Theoretical Foundations

Peetz's analysis is rooted in labor process theory, which emphasizes control, resistance, and worker consent. This theory, developed from the mid-1970s, explains how management seeks to extract surplus from workers by controlling labor processes. It shows the dialectical relationship between managerial control and worker resistance, highlighting why no single mode of flexibility can indefinitely dominate the labor market.

 

The Rise and Resistance of Gig Work

An intriguing example of this dynamic can be seen in the gig economy. Platforms like Uber classify workers as independent contractors, thereby reducing costs and liabilities. This model, while initially profitable, faces significant resistance. Workers, for instance, have organized to manipulate surge pricing by collectively logging off the app, demonstrating modern forms of resistance akin to historical labor movements.

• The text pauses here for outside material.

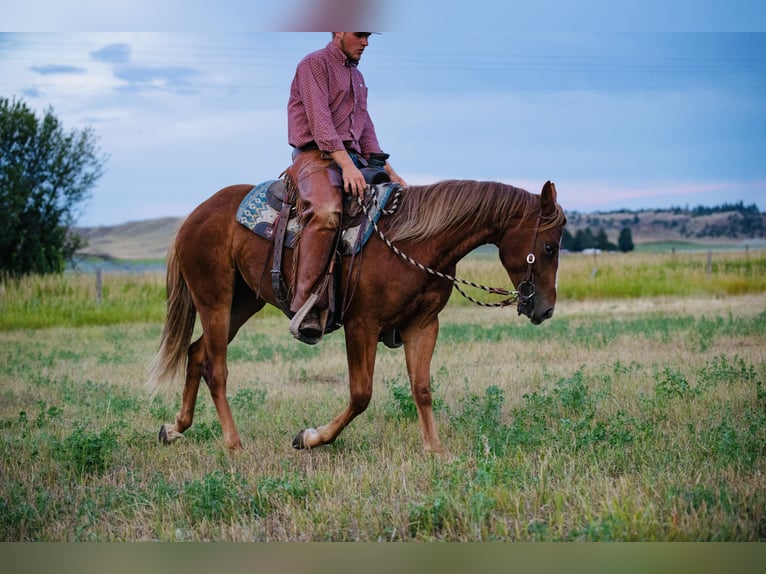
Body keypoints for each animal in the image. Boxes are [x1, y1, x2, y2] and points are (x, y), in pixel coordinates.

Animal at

Peetz points out that while app technology might shift control boundaries, it is unlikely to completely replace traditional employment relationships due to these inherent challenges. The resistance from workers and regulatory bodies highlights the persistent tension between flexibility and control​.

Patterns in Precarious Employment

Peetz examines international trends in temporary and casual employment, revealing that the prevalence of such jobs follows cyclical patterns rather than a simple upward trajectory. For example, in many OECD countries, the temporary employment rate peaked around 2011 and has since fluctuated due to economic and regulatory factors. In Australia, the rise of casual employment during the 1980s and 1990s plateaued in the early 2000s, illustrating how different sectors adopt flexibility based on specific needs​.

​ The Balance of Power

Peetz's work underscores the importance of recognizing the interrelations between managerial strategies and worker responses. The ongoing struggle for control and resistance shapes labor markets and will continue to influence the future of work. As Peetz aptly puts it, "Technological developments create new opportunities for the commencement of new risk cycles, but the eventual impact on work will depend on what happens during the risk cycle, including the resistance from employees and the response of the state"​.

Practical Implications

For students and young professionals, understanding these dynamics is essential. The concept of risk cycles explains why labor market trends are not linear and why different modes of flexibility rise and fall. This knowledge is crucial for navigating future employment landscapes and advocating for fair labor practices.

​In conclusion, Peetz's analysis provides a valuable framework for understanding the complexities of modern employment. By examining the interplay of risk, control, and resistance, he offers insights into the challenges and opportunities that define the future of work. This perspective is crucial for shaping policies that ensure equitable and just working conditions in an ever-changing labor market.